## Records for processing

=== Section Start ===

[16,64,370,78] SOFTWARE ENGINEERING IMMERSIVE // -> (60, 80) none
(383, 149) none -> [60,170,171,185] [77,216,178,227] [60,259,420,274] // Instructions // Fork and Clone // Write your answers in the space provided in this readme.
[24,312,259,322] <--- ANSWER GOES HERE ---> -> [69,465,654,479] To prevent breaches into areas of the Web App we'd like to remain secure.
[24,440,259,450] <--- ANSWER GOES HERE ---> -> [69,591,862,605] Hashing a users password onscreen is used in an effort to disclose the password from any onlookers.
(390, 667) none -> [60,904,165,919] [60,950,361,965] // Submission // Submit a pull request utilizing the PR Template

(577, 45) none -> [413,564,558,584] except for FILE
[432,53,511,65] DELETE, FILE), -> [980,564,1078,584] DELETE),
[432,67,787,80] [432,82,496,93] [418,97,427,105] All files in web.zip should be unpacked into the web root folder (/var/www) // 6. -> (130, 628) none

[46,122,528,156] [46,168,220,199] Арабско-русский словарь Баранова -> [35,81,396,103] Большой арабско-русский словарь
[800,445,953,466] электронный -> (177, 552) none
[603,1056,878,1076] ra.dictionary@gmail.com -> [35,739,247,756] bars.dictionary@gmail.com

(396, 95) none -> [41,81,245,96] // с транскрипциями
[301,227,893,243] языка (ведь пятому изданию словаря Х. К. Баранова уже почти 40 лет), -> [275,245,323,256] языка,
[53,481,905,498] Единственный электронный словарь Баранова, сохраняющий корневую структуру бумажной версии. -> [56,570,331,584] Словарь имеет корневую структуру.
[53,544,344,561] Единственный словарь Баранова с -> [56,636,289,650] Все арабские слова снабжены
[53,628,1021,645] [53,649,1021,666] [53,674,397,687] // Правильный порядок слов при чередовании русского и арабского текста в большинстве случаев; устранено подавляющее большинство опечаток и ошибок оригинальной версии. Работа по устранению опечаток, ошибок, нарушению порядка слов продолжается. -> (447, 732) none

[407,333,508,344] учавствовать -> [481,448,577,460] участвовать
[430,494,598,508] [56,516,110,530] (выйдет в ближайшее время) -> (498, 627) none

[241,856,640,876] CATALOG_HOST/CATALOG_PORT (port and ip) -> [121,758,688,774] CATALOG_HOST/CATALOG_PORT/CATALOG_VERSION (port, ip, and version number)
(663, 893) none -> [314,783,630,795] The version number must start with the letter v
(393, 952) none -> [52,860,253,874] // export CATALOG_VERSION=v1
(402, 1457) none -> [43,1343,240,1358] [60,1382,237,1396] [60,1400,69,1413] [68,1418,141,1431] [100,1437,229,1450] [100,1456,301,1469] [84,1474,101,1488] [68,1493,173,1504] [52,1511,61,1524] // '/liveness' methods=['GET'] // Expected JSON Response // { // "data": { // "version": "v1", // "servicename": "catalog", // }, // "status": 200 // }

=== Section End ===

## Task directions
The answer must be every line of the records above that holds the word "HERE".

## Response area
[24,312,259,322] <--- ANSWER GOES HERE ---> -> [69,465,654,479] To prevent breaches into areas of the Web App we'd like to remain secure.
[24,440,259,450] <--- ANSWER GOES HERE ---> -> [69,591,862,605] Hashing a users password onscreen is used in an effort to disclose the password from any onlookers.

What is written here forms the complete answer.